Sans nécessairement les photographier à chaque visite, Thomas Holton est devenu un membre à part entière de la famille, récupérant les enfants après l’école ou partant en voyage avec la famille, rapporte Creative Boom. Cet attachement est perceptible à travers la série du photographe, qui insiste sur le lien de confiance qui les unit. En plus de montrer son travail à la famille et de partager les bénéfices engrangés par celui-ci, Thomas Holton souligne prendre “peu d’images des Lam en action… mais plutôt des portraits”.
Après 18 années de collaboration, l’artiste insiste, il continue à prendre en photo les Lam et ne compte pas s’arrêter de sitôt : “Je pense toujours à comment faire avancer leur récit. Mon défi, c’est de produire de nouvelles photos racontant un nouvel aspect de leur histoire sans me répéter. Je mets de côté de nombreuses images et j’évite celles qui se ressemblent.”
L’intimité transmise par les images de la série est renforcée par les titres choisis par le photographe : “Ils sont très importants parce qu’ils orientent l’histoire”, confirme-t-il.
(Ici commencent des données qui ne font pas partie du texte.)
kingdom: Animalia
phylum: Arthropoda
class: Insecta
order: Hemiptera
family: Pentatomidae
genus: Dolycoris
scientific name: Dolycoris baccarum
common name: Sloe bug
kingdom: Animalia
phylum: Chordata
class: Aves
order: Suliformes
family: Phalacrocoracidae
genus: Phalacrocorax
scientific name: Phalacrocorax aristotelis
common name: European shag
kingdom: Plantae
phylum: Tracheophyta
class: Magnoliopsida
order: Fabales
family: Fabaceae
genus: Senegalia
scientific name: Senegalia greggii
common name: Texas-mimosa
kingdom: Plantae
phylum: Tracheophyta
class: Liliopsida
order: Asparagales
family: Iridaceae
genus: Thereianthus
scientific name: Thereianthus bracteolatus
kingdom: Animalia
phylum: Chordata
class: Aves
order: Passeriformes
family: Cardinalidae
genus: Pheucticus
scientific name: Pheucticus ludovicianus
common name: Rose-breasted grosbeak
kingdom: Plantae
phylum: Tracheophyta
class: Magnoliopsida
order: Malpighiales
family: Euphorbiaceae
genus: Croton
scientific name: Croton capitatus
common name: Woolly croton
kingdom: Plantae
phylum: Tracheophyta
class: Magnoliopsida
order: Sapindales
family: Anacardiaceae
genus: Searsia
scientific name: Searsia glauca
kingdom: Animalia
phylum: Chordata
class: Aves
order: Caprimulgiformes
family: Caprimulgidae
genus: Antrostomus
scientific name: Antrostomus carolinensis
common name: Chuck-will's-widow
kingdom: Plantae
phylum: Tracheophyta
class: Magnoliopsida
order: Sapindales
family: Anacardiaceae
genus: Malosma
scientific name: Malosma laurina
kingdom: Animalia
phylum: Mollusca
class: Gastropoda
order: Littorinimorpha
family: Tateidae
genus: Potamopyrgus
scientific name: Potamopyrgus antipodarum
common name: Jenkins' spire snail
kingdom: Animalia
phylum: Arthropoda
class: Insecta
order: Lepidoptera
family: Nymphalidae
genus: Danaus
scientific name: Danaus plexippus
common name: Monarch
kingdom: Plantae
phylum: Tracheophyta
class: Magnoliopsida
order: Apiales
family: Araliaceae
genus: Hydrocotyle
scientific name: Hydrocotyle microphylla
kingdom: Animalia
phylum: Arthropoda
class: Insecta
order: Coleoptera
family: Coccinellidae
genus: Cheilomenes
L’étreinte entre la mère et l’une de ses filles prend par exemple davantage de relief lorsqu’on lit qu’il a été immortalisé un mois avant qu’elle ne parte pour l’université. Même chose pour un portrait de groupe où la tension visible sur les visages et les gestes des membres de la famille prend tout son sens lorsqu’on comprend qu’il a été pris en plein épisode de Black Mirror.
D’année en année, d’image en image, le public suit les vicissitudes de cette famille anonyme. Thomas Holton n’efface pas son individualité au profit d’une narration collective mais parvient à équilibrer ces deux pans, servant un récit intime mais jamais voyeur, singulier et jamais superficiel.